• What the exercise asks
I would like the entries transcribed word for word, please, with the pictures removed.

Items from a dataset
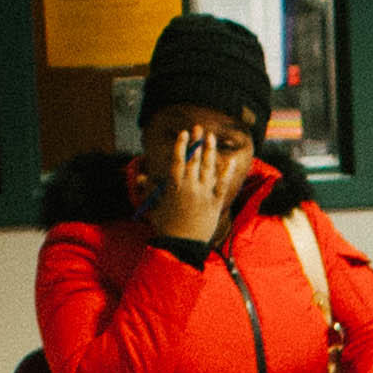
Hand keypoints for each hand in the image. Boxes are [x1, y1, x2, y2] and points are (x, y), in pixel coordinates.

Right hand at [144, 125, 246, 243]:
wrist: (182, 245)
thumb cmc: (166, 227)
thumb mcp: (153, 207)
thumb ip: (148, 190)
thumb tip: (141, 176)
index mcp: (174, 186)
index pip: (178, 160)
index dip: (181, 145)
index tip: (184, 133)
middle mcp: (190, 186)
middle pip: (194, 160)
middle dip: (196, 142)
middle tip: (199, 128)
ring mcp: (203, 194)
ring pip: (208, 168)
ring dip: (210, 151)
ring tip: (211, 137)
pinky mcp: (215, 203)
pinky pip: (222, 184)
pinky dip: (227, 171)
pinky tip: (230, 160)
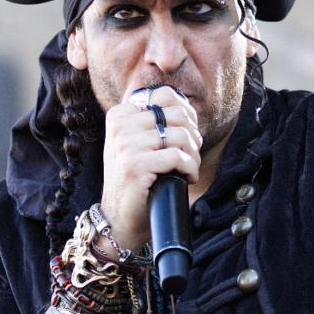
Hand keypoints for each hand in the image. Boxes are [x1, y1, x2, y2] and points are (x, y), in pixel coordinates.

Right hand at [99, 85, 201, 252]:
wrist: (119, 218)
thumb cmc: (136, 180)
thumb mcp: (137, 143)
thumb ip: (152, 120)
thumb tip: (184, 104)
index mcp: (120, 114)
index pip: (165, 95)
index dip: (187, 113)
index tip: (188, 134)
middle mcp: (120, 125)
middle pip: (178, 115)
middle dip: (194, 136)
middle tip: (191, 155)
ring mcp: (125, 145)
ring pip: (181, 136)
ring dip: (194, 155)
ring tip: (188, 168)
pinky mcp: (135, 165)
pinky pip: (178, 157)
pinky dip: (191, 169)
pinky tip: (187, 178)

• Final answer
Hand keypoints for each hand in the image. Boxes are [x1, y1, x2, y2] and points are (x, y), in pixel coordinates.

Right hand at [144, 125, 246, 243]:
wrist: (182, 245)
thumb cmc: (166, 227)
thumb mcp: (153, 207)
thumb ip: (148, 190)
thumb tip: (141, 176)
index mcp: (174, 186)
index pip: (178, 160)
index dip: (181, 145)
index tip: (184, 133)
middle mcp: (190, 186)
middle pip: (194, 160)
middle dip: (196, 142)
middle tip: (199, 128)
ring mcp: (203, 194)
ring pip: (208, 168)
ring dip: (210, 151)
ring tip: (211, 137)
pinky mcp: (215, 203)
pinky pip: (222, 184)
pinky dip: (227, 171)
pinky tip: (230, 160)
Hand keypoints for each hand in the image. Boxes are [x1, y1, x2, y2] and points are (x, y), in pixel coordinates.

Right hand at [99, 85, 201, 252]:
wrist: (119, 218)
thumb cmc: (136, 180)
thumb mcp: (137, 143)
thumb ip: (152, 120)
thumb tip: (184, 104)
index mcp: (120, 114)
index pip: (165, 95)
index dip: (187, 113)
index tip: (188, 134)
middle mcp: (120, 125)
middle pip: (178, 115)
middle dip: (194, 136)
middle tip: (191, 155)
ring mcp: (125, 145)
ring pip: (181, 136)
ring dip: (194, 155)
ring tip: (188, 168)
pinky mcp: (135, 165)
pinky pip: (178, 157)
pinky dip: (191, 169)
pinky tip: (187, 178)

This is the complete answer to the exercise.